I am about to buy .dev domain. However registrars warn that it is a "secure domain space" and that I will need SSL certificate for the domain. I am more than happy to make sure the web runs over SSL, but I might to also want to connect over unsecure protocols, such as when using my VPS to play games with friends.

What does "Secure domain space" mean technically?

2 Answers 2


Secure Domain Space TLD's are encrypted at the domain level using HSTS.

Theoretically you would still be able to connect to it for gaming, but hosted websites will be encrypted by default.

HTTP Strict Transport Security (HSTS) is a web security policy mechanism that helps to protect websites against protocol downgrade attacks1 and cookie hijacking. Source Wikipedia

  • Then does that mean the domain registrar interferes with the connections somehow to enforce https? Commented Dec 20, 2019 at 13:44
  • 2
    Not exactly. HSTS is a browser feature that doesn't allow insecure connections to domains that have declared they will always be HTTPS only. When creating the .dev top level domain, Google got the entire TLD added to the HSTS preload list. Browsers that support HSTS (Chrome and Firefox) will never allow a insecure HTTP connection to a .dev site. Clients that don't support HSTS (such as most games) won't be affected. Commented Dec 20, 2019 at 13:58

What does "Secure domain space" mean technically?

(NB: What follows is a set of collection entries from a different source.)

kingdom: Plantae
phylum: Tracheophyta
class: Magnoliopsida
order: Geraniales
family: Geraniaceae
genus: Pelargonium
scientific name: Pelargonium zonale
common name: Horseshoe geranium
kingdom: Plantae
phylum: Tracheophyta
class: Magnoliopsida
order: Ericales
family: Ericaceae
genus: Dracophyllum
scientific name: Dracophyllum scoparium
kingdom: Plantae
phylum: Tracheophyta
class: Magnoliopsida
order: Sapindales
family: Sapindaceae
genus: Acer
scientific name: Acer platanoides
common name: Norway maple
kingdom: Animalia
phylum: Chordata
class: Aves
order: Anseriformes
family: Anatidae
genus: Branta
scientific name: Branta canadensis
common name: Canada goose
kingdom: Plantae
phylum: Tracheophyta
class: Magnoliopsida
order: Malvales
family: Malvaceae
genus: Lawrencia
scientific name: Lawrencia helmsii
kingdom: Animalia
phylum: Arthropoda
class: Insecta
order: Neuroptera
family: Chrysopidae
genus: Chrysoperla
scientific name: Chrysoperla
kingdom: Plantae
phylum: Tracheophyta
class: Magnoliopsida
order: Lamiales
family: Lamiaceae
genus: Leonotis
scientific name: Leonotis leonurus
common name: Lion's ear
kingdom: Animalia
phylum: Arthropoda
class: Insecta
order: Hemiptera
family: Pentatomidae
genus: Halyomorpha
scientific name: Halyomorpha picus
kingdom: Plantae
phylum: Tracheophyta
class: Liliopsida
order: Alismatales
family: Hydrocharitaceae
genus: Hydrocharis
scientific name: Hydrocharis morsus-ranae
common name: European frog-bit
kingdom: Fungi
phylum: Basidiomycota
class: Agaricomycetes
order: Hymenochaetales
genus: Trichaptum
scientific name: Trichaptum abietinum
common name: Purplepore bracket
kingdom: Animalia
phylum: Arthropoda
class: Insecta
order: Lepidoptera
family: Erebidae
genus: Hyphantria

Nothing specially, as this is not a technical specification.

Here is what happens.

1) HSTS is a new standard, implemented by many browsers, that prohibits them to connect over HTTP and force HTTPS. This either happens after the first connection through HTTP (the server replies with some headers dictating the browser to restart the connection over HTTPS and keep doing that for a given amount of time - of course this is vulnerable to the first connection being hijacked) OR because the website is registered into an "HSTS preloading list", which is then included in browsers code source (in that case, there is no vulnerability, as even the first connection will be over HTTPS, never over HTTP)

2) Google Registry decided to add all its newer TLDs (DEV, NEW, APP) in the HSTS preloading list. It means no standard browser will ever do an HTTP query to any hostname in those TLDs

3) Contractually, Google Registry forces registrars to display a message during registration, to warn them about the above. Of course, it would have been too simple to just explain the above, and instead they just put some vague marketing terms, and even such nonsense as "SSL certificate". Each registrar can either use the text given by the registry, or any other one, but the registry mandates the registrar to show screenshots of its checkout before Google Registry accepts it as good enough and authorizes domain registrations through this registrar.

So in short, all that means is that due to Google adding its TLDs in the preloading list, if you have a website there and want normal browsers to access it, you need to enable HTTPS (and hence have a certificate), because it will never work over HTTP.

All the above has no consequences at all for any other protocols (which shows that "secure domain space" is a claim without merit, for anyone smart enough to remember that a domain is not necessarily used for the web or not only for that; it is an unfortunate frequent wrong shortcut to think that Internet and World Wide Web are the same thing), or any HTTP client not implementing HSTS.